#### Dataset records
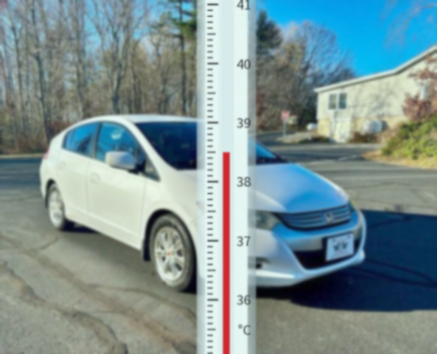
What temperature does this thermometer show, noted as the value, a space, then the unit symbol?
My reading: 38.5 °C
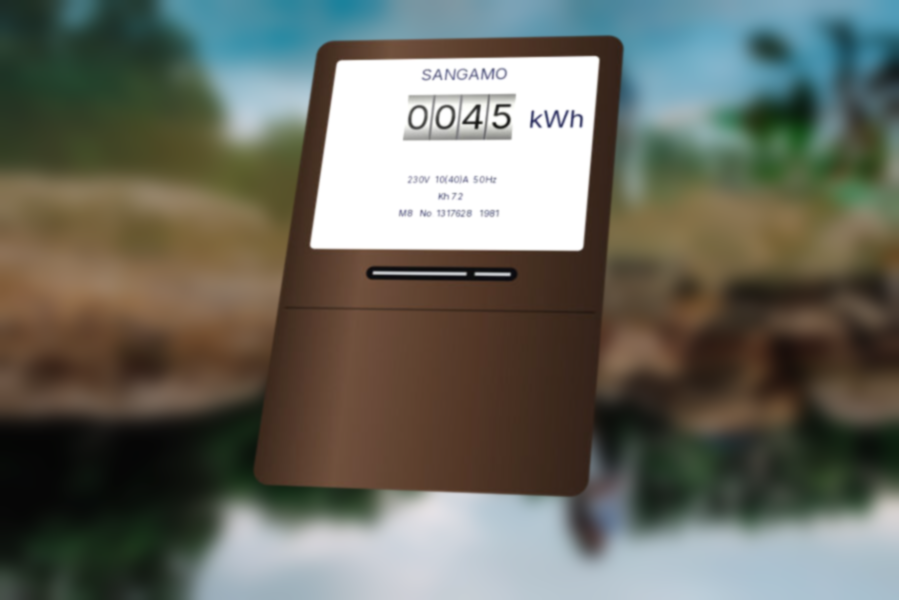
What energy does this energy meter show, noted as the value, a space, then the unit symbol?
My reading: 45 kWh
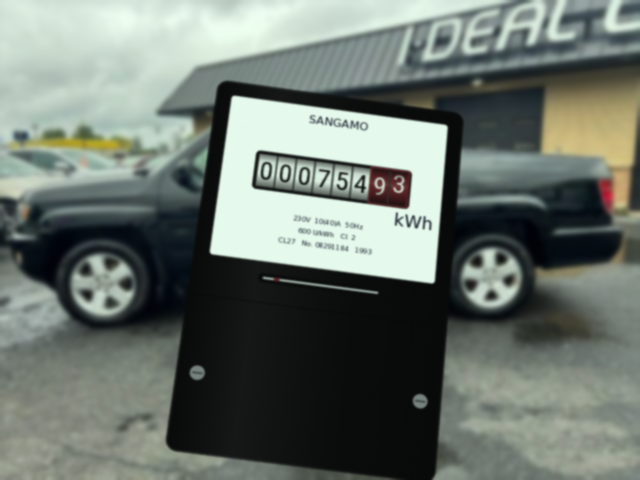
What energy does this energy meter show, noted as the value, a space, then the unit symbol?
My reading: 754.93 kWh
########
Exercise
Replace "My reading" with "Recorded value" throughout the material above, keeping everything else the same and leaving out the pictures.

Solution for this task
What temperature does this thermometer show, noted as the value, a space, then the unit symbol?
Recorded value: 38.5 °C
What energy does this energy meter show, noted as the value, a space, then the unit symbol?
Recorded value: 45 kWh
What energy does this energy meter show, noted as the value, a space, then the unit symbol?
Recorded value: 754.93 kWh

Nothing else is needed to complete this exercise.